Data excerpts:
= Beginning of Section =

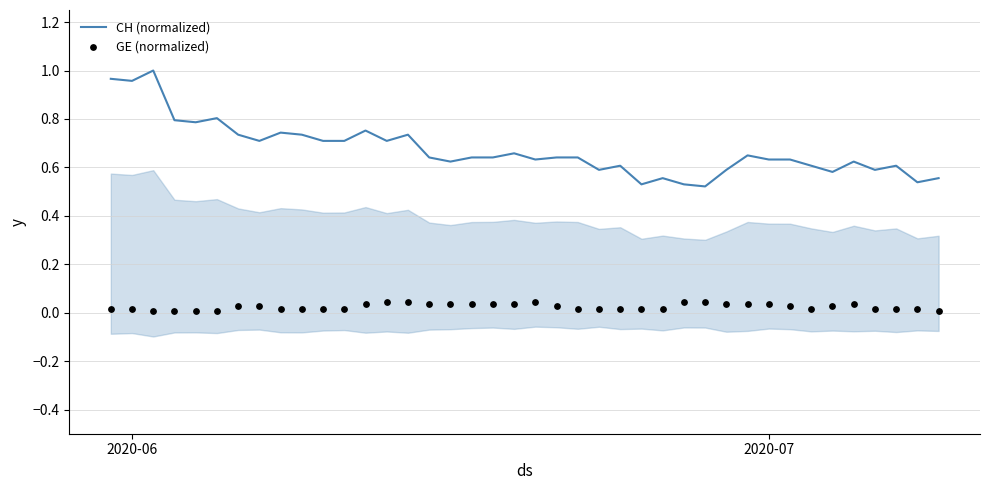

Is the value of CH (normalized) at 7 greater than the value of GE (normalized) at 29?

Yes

= End of Section =
= Beginning of Section =

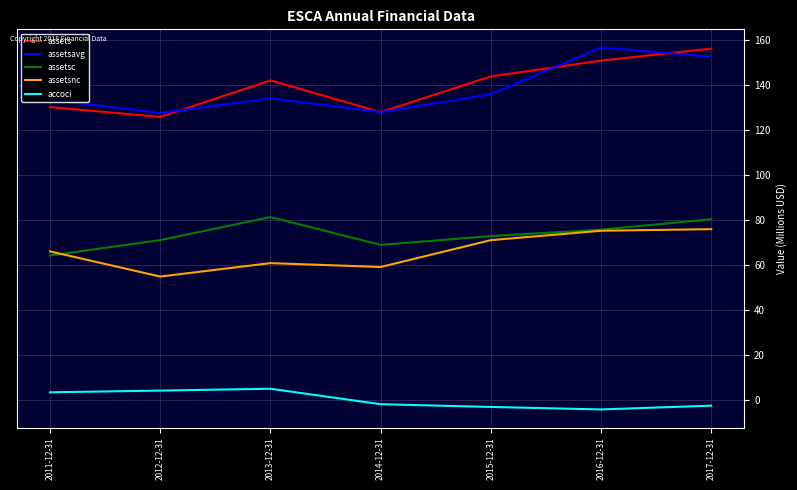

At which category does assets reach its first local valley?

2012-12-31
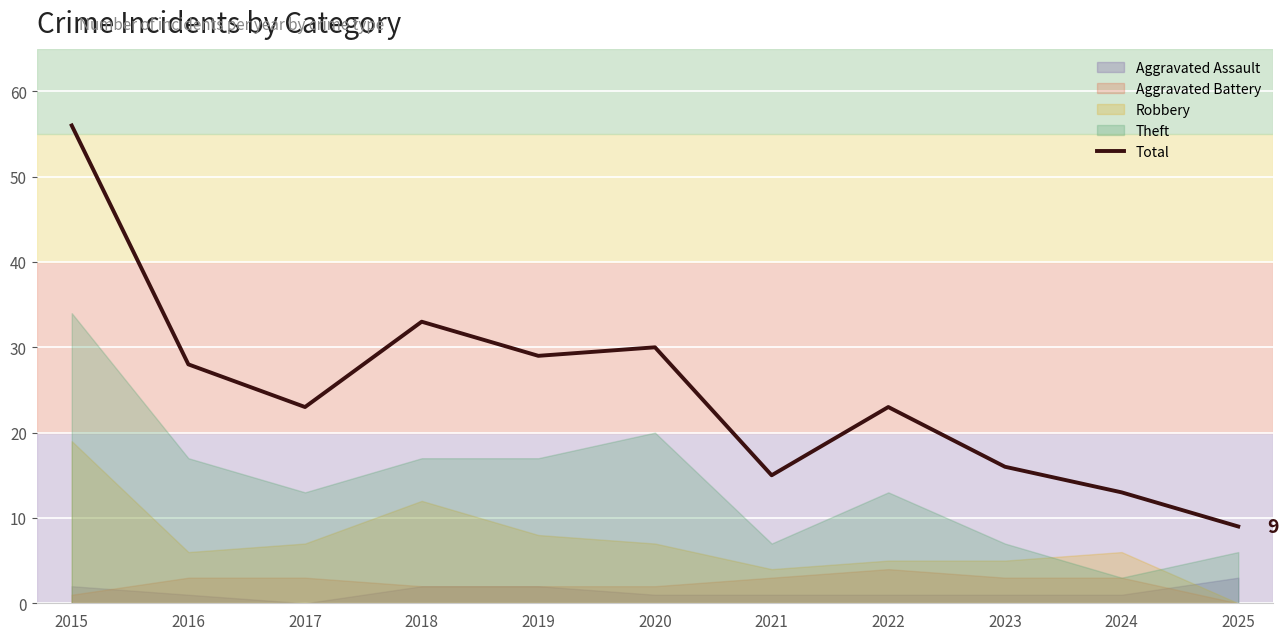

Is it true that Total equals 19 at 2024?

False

= End of Section =

Task directions:
Pick out each line of the listing above that contains the word "first", and copy those lines.

Task result:
At which category does assets reach its first local valley?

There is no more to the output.